[Try it] Please reproduce all the data exactly as written and omit the pictures.

──────

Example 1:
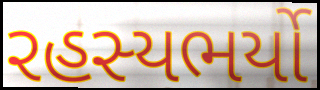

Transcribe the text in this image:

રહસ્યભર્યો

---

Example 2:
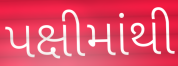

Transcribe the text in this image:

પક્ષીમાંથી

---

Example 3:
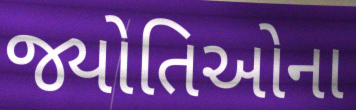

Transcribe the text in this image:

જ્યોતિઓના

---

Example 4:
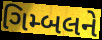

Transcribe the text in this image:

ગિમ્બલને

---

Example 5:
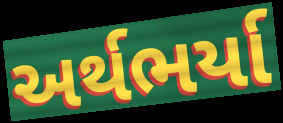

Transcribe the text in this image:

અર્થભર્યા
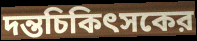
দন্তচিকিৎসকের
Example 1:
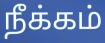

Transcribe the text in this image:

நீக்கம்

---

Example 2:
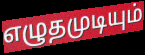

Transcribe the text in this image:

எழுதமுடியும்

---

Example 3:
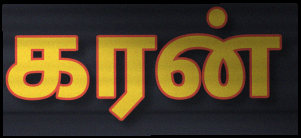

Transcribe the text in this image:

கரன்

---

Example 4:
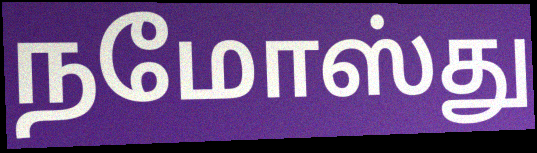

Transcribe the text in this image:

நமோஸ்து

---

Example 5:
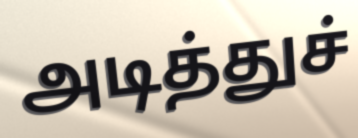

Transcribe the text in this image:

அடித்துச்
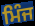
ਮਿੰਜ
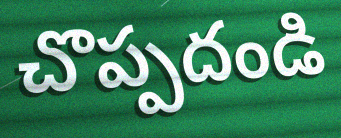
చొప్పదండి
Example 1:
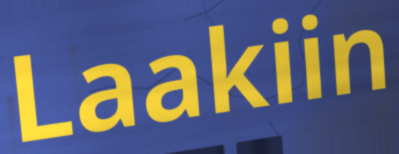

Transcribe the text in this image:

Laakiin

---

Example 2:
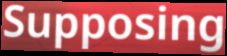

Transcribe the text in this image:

──────

[Task answer]
Example 1:

Transcribe the text in this image:

રહસ્યભર્યો

---

Example 2:

Transcribe the text in this image:

પક્ષીમાંથી

---

Example 3:

Transcribe the text in this image:

જ્યોતિઓના

---

Example 4:

Transcribe the text in this image:

ગિમ્બલને

---

Example 5:

Transcribe the text in this image:

અર્થભર્યા
দন্তচিকিৎসকের
Example 1:

Transcribe the text in this image:

நீக்கம்

---

Example 2:

Transcribe the text in this image:

எழுதமுடியும்

---

Example 3:

Transcribe the text in this image:

கரன்

---

Example 4:

Transcribe the text in this image:

நமோஸ்து

---

Example 5:

Transcribe the text in this image:

அடித்துச்
ਮਿੰਜ
చొప్పదండి
Example 1:

Transcribe the text in this image:

Laakiin

---

Example 2:

Transcribe the text in this image:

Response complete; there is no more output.